Center of Infectious Diseases, West China Hospital, Sichuan University, Chengdu, China; Division of Infectious Diseases, State Key Laboratory of Biotherapy, Chengdu, China.
Institute of Microbiology and Infection, College of Medical and Dental Sciences, University of Birmingham, Birmingham, UK.
J Glob Antimicrob Resist. 2019 Jun;17:90-93. doi: 10.1016/j.jgar.2018.11.017. Epub 2018 Nov 26.
Here we report the finding of three copies of the bla gene on a plasmid in ST11 Klebsiella pneumoniae.
Carbapenem-resistant K. pneumoniae clinical strain WCHKP2 was subjected to whole-genome sequencing (WGS) using both a short-read Illumina HiSeq X10 platform and long-read MinION sequencer. Hybrid assembly was performed using Unicycler, and contigs were corrected using Pilon. Based on WGS, the sequence type (ST), capsular type, plasmid replicon type and plasmid multilocus sequence type were determined and virulence and antimicrobial resistance genes were identified. Mating was performed to identify a self-transmissible plasmid mediating carbapenem resistance.
Strain WCHKP2 was resistant to imipenem [minimum inhibitory concentration (MIC)=64μg/mL] and meropenem (MIC=128μg/mL). Strain WCHKP2 had a 5477148-bp circular chromosome, two small ColRNAI-like plasmids (5596bp and 10060bp), and one large plasmid (177516bp, designated pKPC2_020002) containing an IncR and an IncFII replicon. Surprisingly, there were three copies of the bla carbapenemase gene on pKPC2_020002, which was not self-transmissible. Each of the bla genes was located in the same genetic context with insertion sequence ISKpn27 upstream and ISKpn6 downstream and bracketed by IS26. The three copies of the IS26-ISKpn27-bla-ISKpn6-IS26 unit were present in tandem.

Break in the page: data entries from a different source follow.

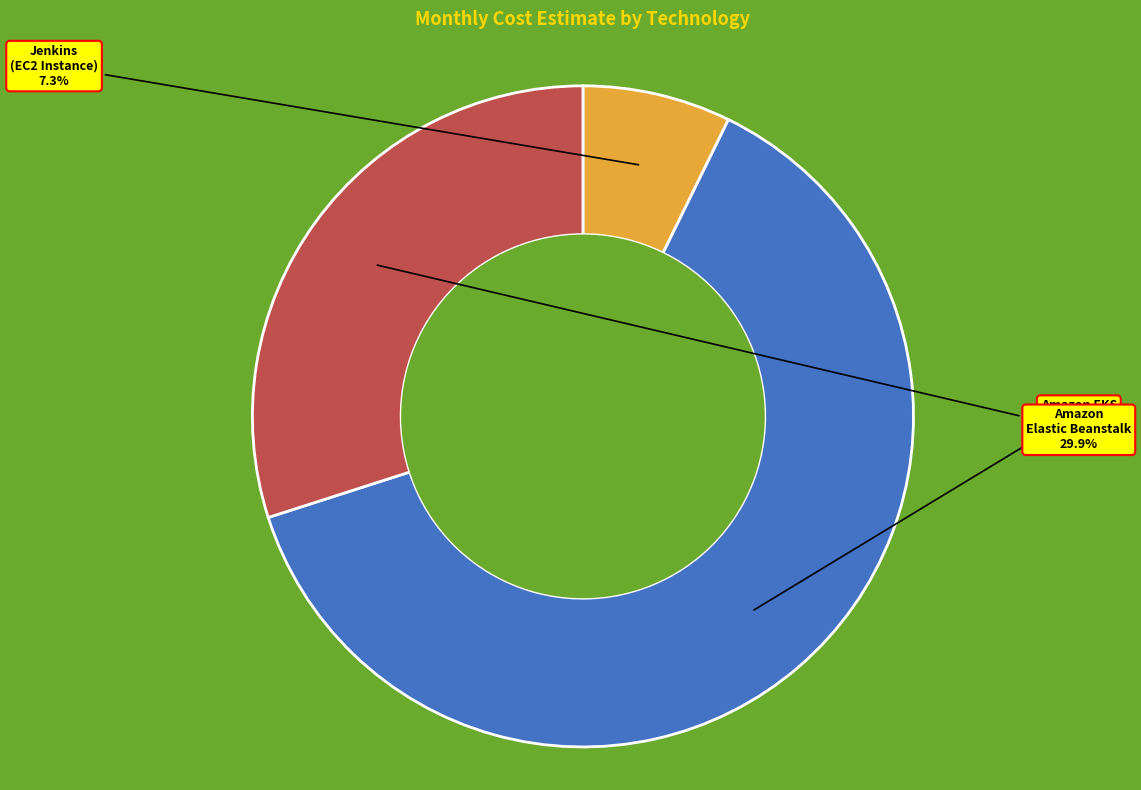

Is there a majority slice in this chart?

Yes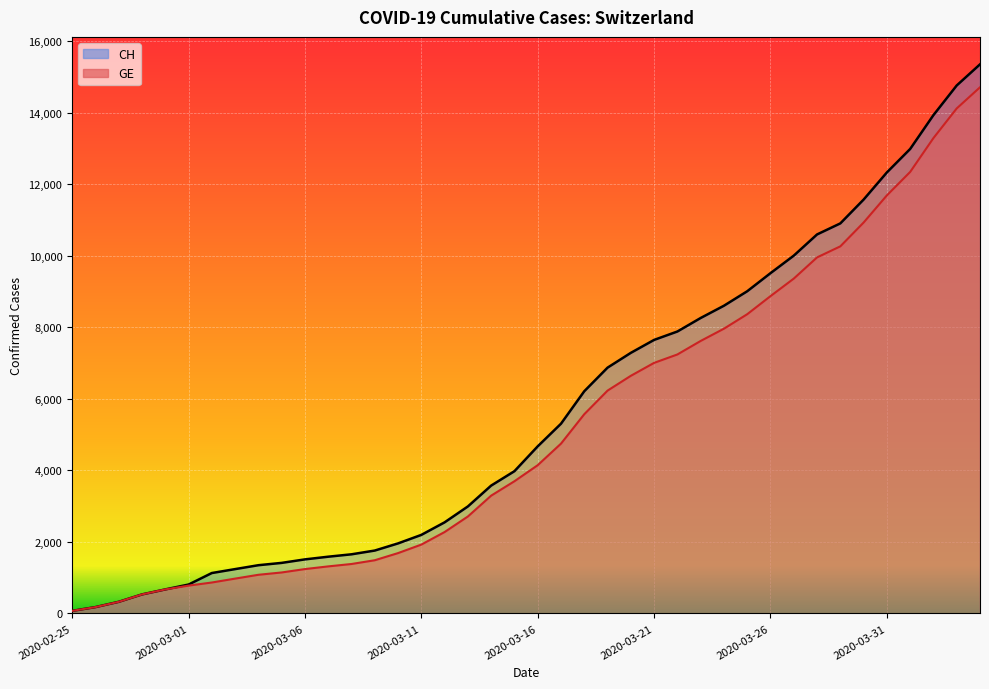

Rank the categories by GE value from lowest to highest.

2020-02-25, 2020-02-26, 2020-02-27, 2020-02-28, 2020-02-29, 2020-03-01, 2020-03-02, 2020-03-03, 2020-03-04, 2020-03-05, 2020-03-06, 2020-03-07, 2020-03-08, 2020-03-09, 2020-03-10, 2020-03-11, 2020-03-12, 2020-03-13, 2020-03-14, 2020-03-15, 2020-03-16, 2020-03-17, 2020-03-18, 2020-03-19, 2020-03-20, 2020-03-21, 2020-03-22, 2020-03-23, 2020-03-24, 2020-03-25, 2020-03-26, 2020-03-27, 2020-03-28, 2020-03-29, 2020-03-30, 2020-03-31, 2020-04-01, 2020-04-02, 2020-04-03, 2020-04-04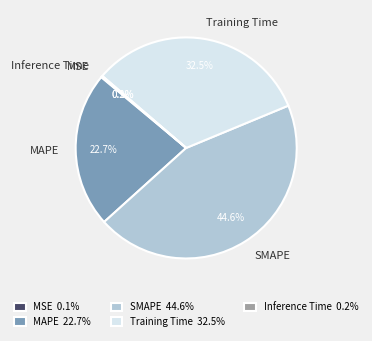

Does SMAPE represent more than half of the total?

No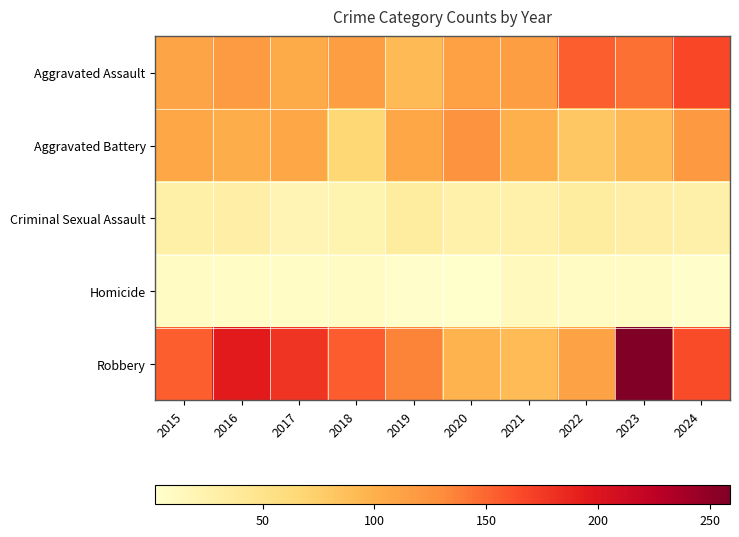

Which series has the largest total across all categories?

Robbery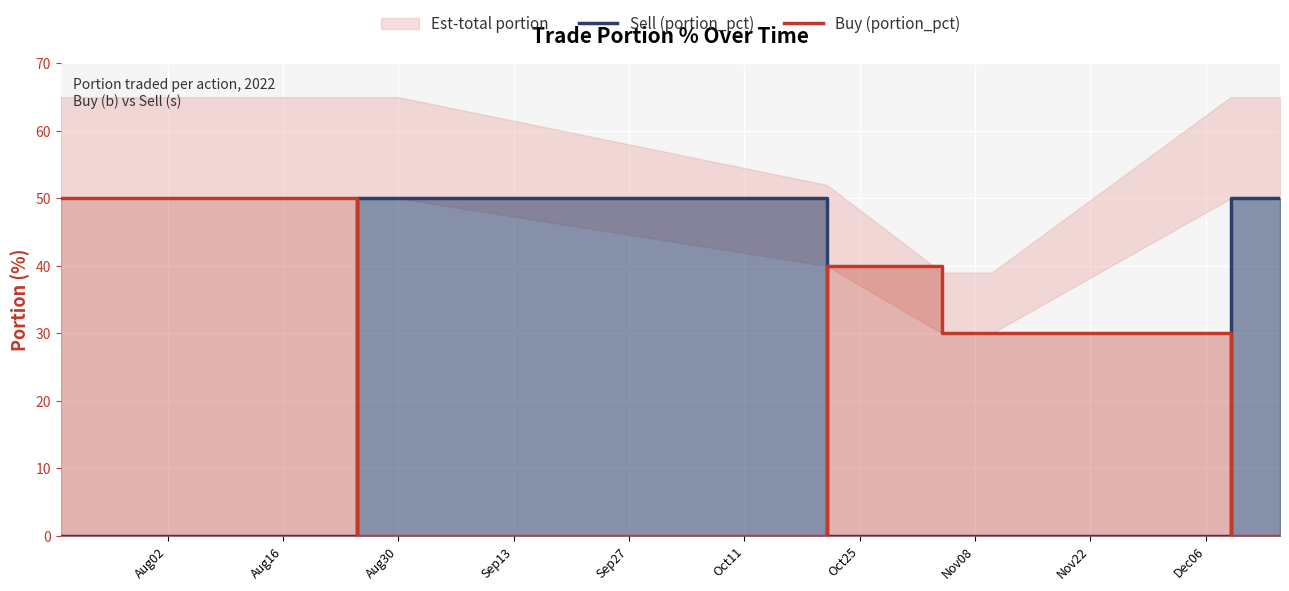

What is the average value of the Buy (portion_pct) series?

22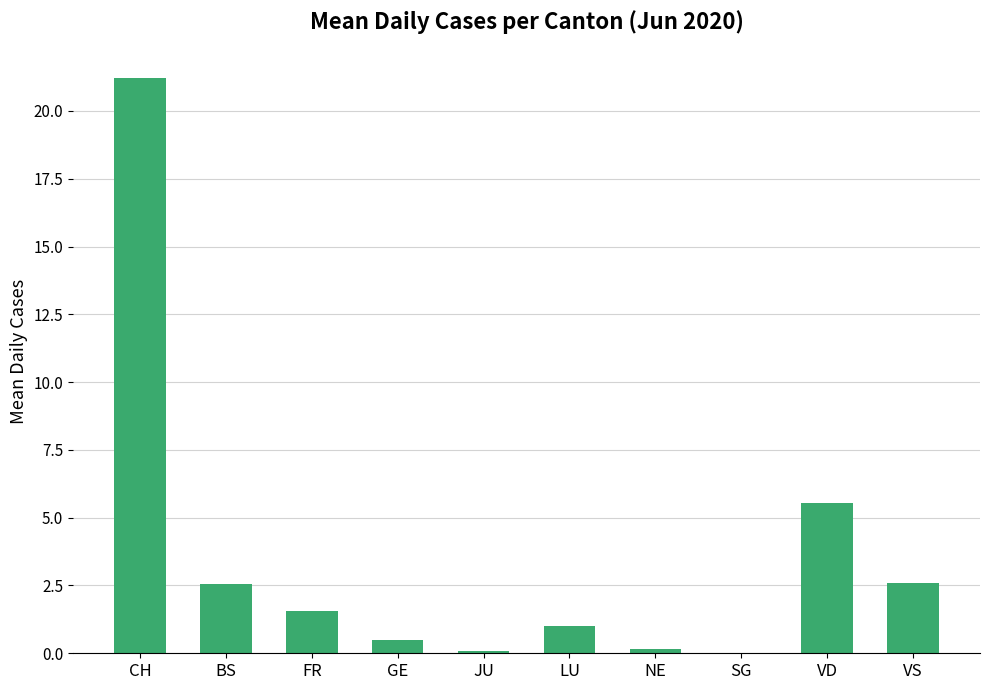

Is it true that the value at FR is 0.7?

False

Here we report the surprising co-existence of three copies of bla on an IncR/IncF plasmid due to the action of IS26. Multiple copies of IS26 are a key factor generating genetic plasticity and could mediate the multiplication of resistance genes.
本研究报告了 ST11 型肺炎克雷伯菌质粒上存在 bla 基因的三个拷贝。
对耐碳青霉烯肺炎克雷伯菌临床株 WCHKP2 进行全基因组测序(WGS),使用短读长 Illumina HiSeq X10 平台和长读长 MinION 测序仪。使用 Unicycler 进行杂交组装,使用 Pilon 校正重叠群。基于 WGS,确定序列型(ST)、荚膜型、质粒复制子类型和质粒多位点序列型,并鉴定毒力和抗菌药物耐药基因。进行交配实验以鉴定介导碳青霉烯类耐药的可自我传播质粒。
菌株 WCHKP2 对亚胺培南(MIC=64μg/mL)和美罗培南(MIC=128μg/mL)耐药。菌株 WCHKP2 有一个 5477148bp 的环状染色体,两个小的 ColRNAI 样质粒(5596bp 和 10060bp)和一个大质粒(177516bp,命名为 pKPC2_020002),包含 IncR 和 IncFII 复制子。令人惊讶的是,pKPC2_020002 上有 bla 碳青霉烯酶基因的三个拷贝,但其不能自我传播。每个 bla 基因都位于相同的遗传环境中,上游有插入序列 ISKpn27,下游有 ISKpn6,由 IS26 隔开。三个 IS26-ISKpn27-bla-ISKpn6-IS26 单元串联存在。
本研究报告了令人惊讶的是,由于 IS26 的作用,IncR/IncF 质粒上同时存在 bla 基因的三个拷贝。多个 IS26 拷贝是产生遗传可塑性的关键因素,并可介导耐药基因的增殖。